Realtor says flood insurance rate changes could put people out of homes

Realtor says flood insurance rate changes could put people out of homes 81 floodedit
Ducayet Drive in Destrehan after a flood in 2020.

Latter and Blum Realtor Regina Allemand said that so far the new flood rate changes have had minimal effects on the local housing market.

“However, this will not continue to be the case,” he warned.

The new National Flood Insurance Program program, known as Risk Rating 2.0, went into effect on October 1, 2021, meaning that new policies on or after October 1 were subject to the new rating methodology. All pre-existing policies that renew on or after April 1, 2022 are subject to the new program.

Flood insurance policies will increase 18% per year, the maximum allowed by federal law, under Risk Rating 2.0 until the policy peaks, the peak of which is not yet clear. Flood zones are a thing of the past now, with policy premiums calculated using a vague set of criteria including distance to water, seemingly independent of a levee system.

Several local homebuyers and homebuilders have reported new policy rates of up to $6,000 a year.

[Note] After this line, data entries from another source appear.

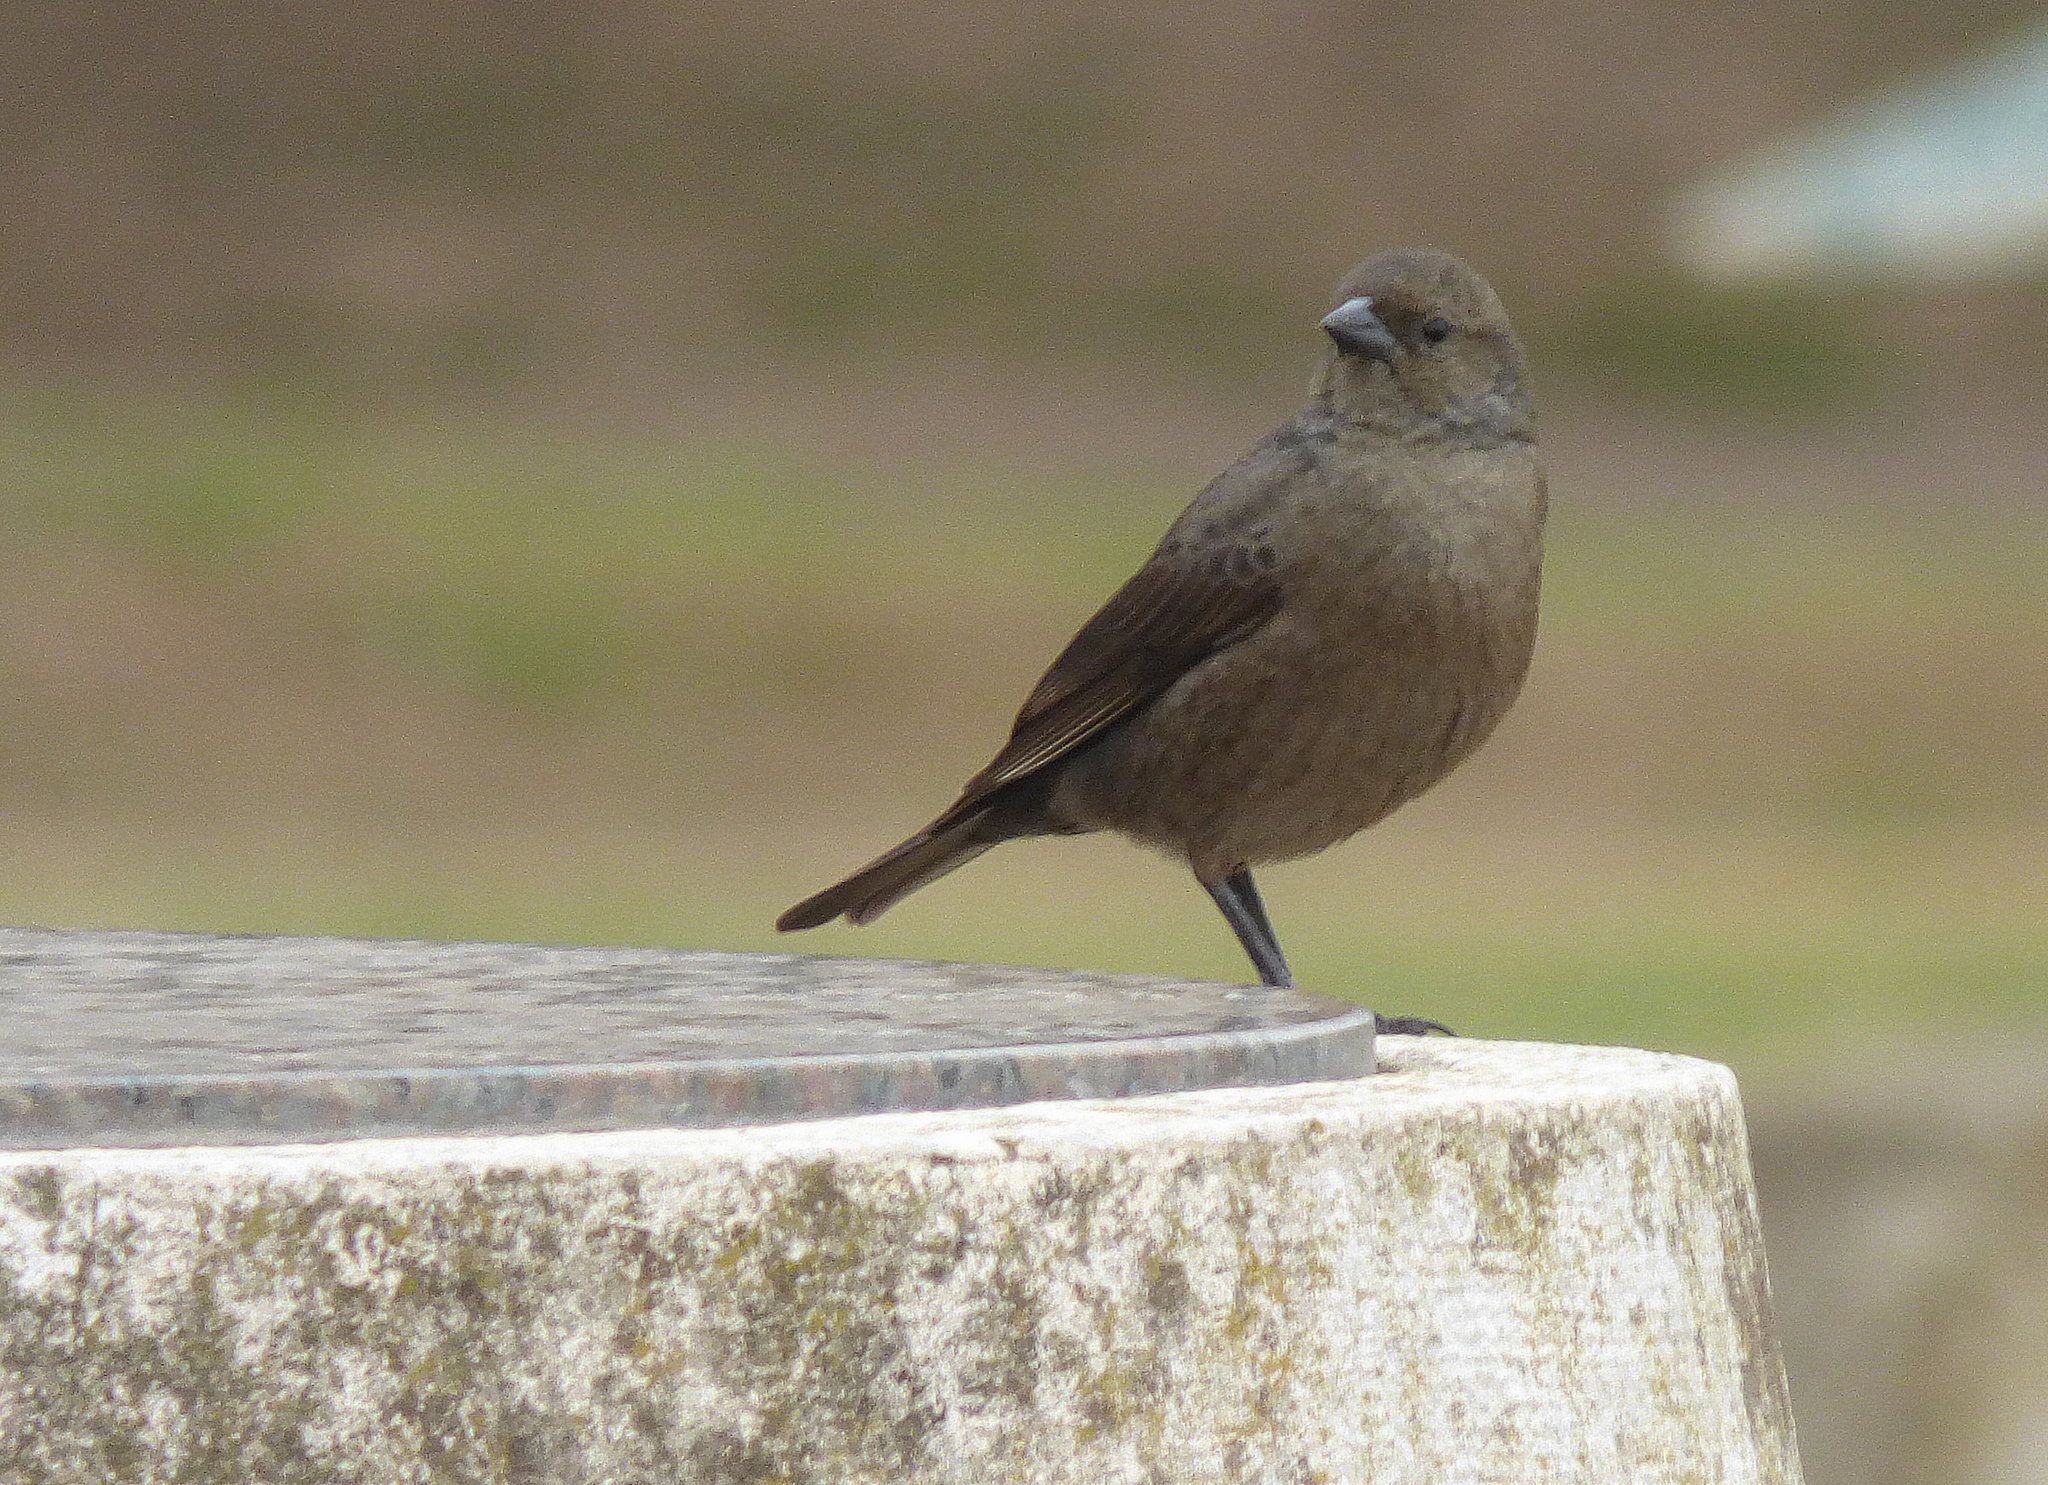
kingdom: Animalia
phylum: Chordata
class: Aves
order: Passeriformes
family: Icteridae
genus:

“Homeowners are strongly encouraged to have a discussion with their insurance agents to discuss current and future coverage,” Allemand said. “If you currently have a flood policy, it’s important not to let it lapse. This could make or break a sale when you or your heirs go to sell the property. Since October 2021, this has been the case with new sales. If the current sellers had a valid policy, it could be assumed at the current rate. It is important that these new buyers understand that they too are subject to increased premiums.”